The answer must consist of every line below that contains the word "code".

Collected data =

+===+

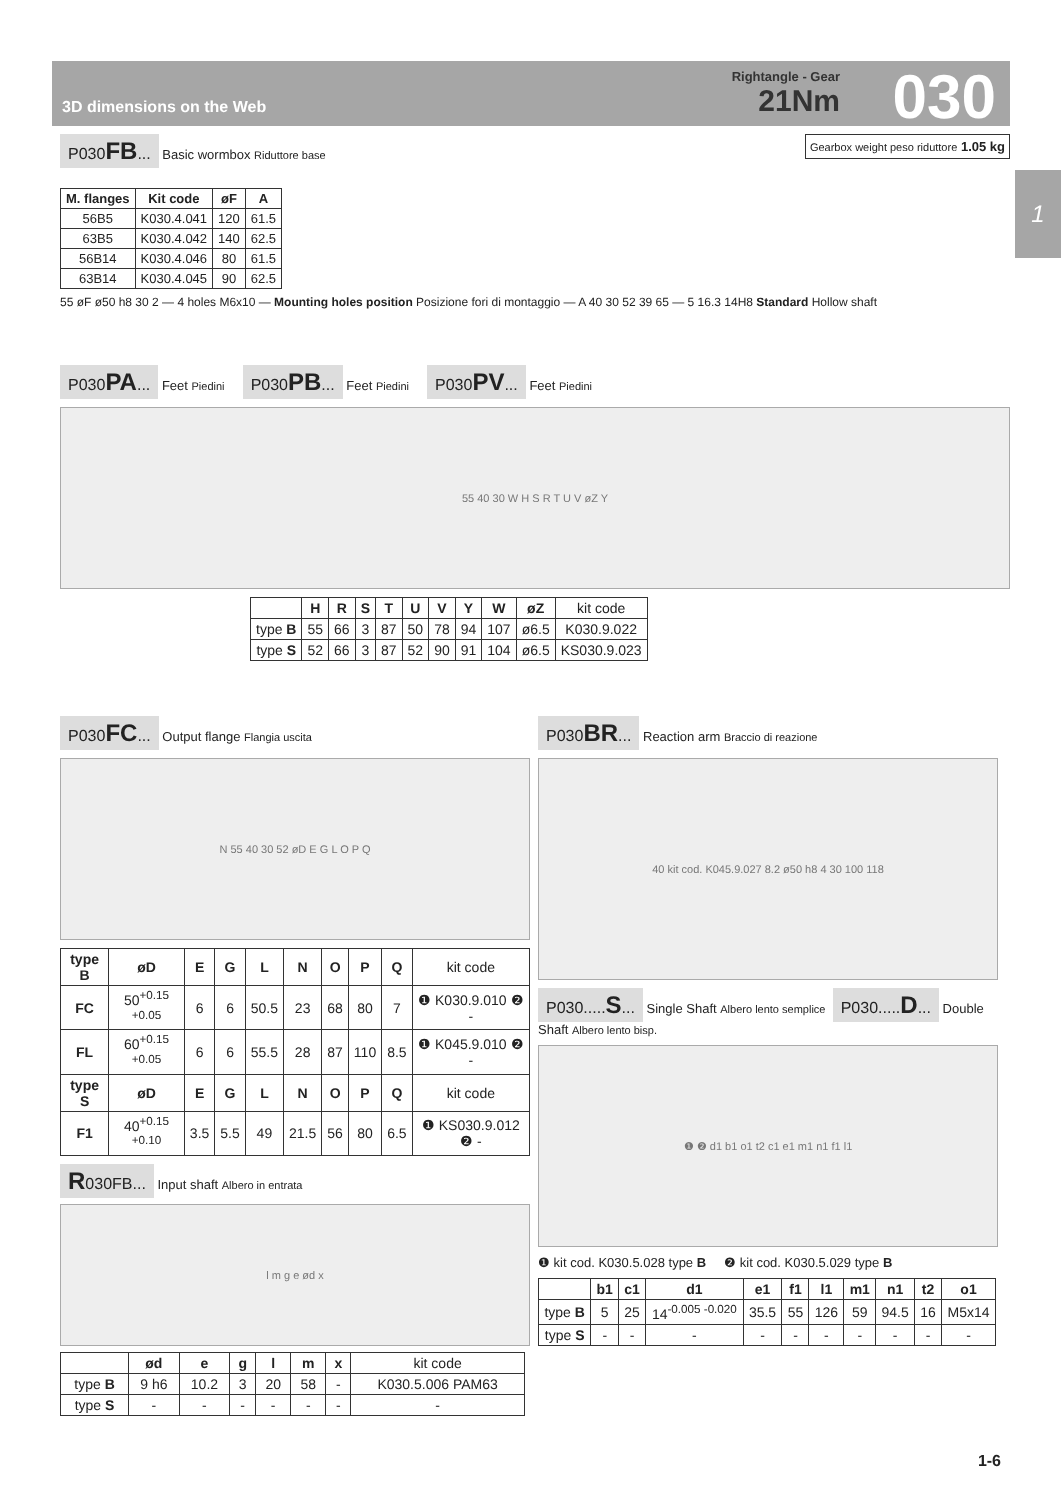3D dimensions on the Web
Rightangle - Gear
21Nm
030
1
P030FB... Basic wormbox Riduttore base Gearbox weight peso riduttore 1.05 kg
| M. flanges | Kit code | øF | A |
| --- | --- | --- | --- |
| 56B5 | K030.4.041 | 120 | 61.5 |
| 63B5 | K030.4.042 | 140 | 62.5 |
| 56B14 | K030.4.046 | 80 | 61.5 |
| 63B14 | K030.4.045 | 90 | 62.5 |
55 øF ø50 h8 30 2 — 4 holes M6x10 — Mounting holes position Posizione fori di montaggio — A 40 30 52 39 65 — 5 16.3 14H8 Standard Hollow shaft
P030PA... Feet Piedini P030PB... Feet Piedini P030PV... Feet Piedini
55 40 30 W H S R T U V øZ Y
| | H | R | S | T | U | V | Y | W | øZ | kit code |
| type B | 55 | 66 | 3 | 87 | 50 | 78 | 94 | 107 | ø6.5 | K030.9.022 |
| type S | 52 | 66 | 3 | 87 | 52 | 90 | 91 | 104 | ø6.5 | KS030.9.023 |
P030FC... Output flange Flangia uscita
N 55 40 30 52 øD E G L O P Q
| type B | øD | E | G | L | N | O | P | Q | kit code |
| FC | 50<sup>+0.15 +0.05</sup> | 6 | 6 | 50.5 | 23 | 68 | 80 | 7 | ❶ K030.9.010 ❷ - |
| FL | 60<sup>+0.15 +0.05</sup> | 6 | 6 | 55.5 | 28 | 87 | 110 | 8.5 | ❶ K045.9.010 ❷ - |
| type S | øD | E | G | L | N | O | P | Q | kit code |
| F1 | 40<sup>+0.15 +0.10</sup> | 3.5 | 5.5 | 49 | 21.5 | 56 | 80 | 6.5 | ❶ KS030.9.012 ❷ - |
R030FB... Input shaft Albero in entrata
l m g e ød x
| | ød | e | g | l | m | x | kit code |
| type B | 9 h6 | 10.2 | 3 | 20 | 58 | - | K030.5.006 PAM63 |
| type S | - | - | - | - | - | - | - |
P030BR... Reaction arm Braccio di reazione
40 kit cod. K045.9.027 8.2 ø50 h8 4 30 100 118
P030.....S... Single Shaft Albero lento semplice P030.....D... Double Shaft Albero lento bisp.
❶ ❷ d1 b1 o1 t2 c1 e1 m1 n1 f1 l1
❶ kit cod. K030.5.028 type B ❷ kit cod. K030.5.029 type B
| | b1 | c1 | d1 | e1 | f1 | l1 | m1 | n1 | t2 | o1 |
| --- | --- | --- | --- | --- | --- | --- | --- | --- | --- | --- |
| type B | 5 | 25 | 14<sup>-0.005 -0.020</sup> | 35.5 | 55 | 126 | 59 | 94.5 | 16 | M5x14 |
| type S | - | - | - | - | - | - | - | - | - | - |
1-6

+===+

EXERCISE ANSWER =
| M. flanges | Kit code | øF | A |
| | H | R | S | T | U | V | Y | W | øZ | kit code |
| type B | øD | E | G | L | N | O | P | Q | kit code |
| type S | øD | E | G | L | N | O | P | Q | kit code |
| | ød | e | g | l | m | x | kit code |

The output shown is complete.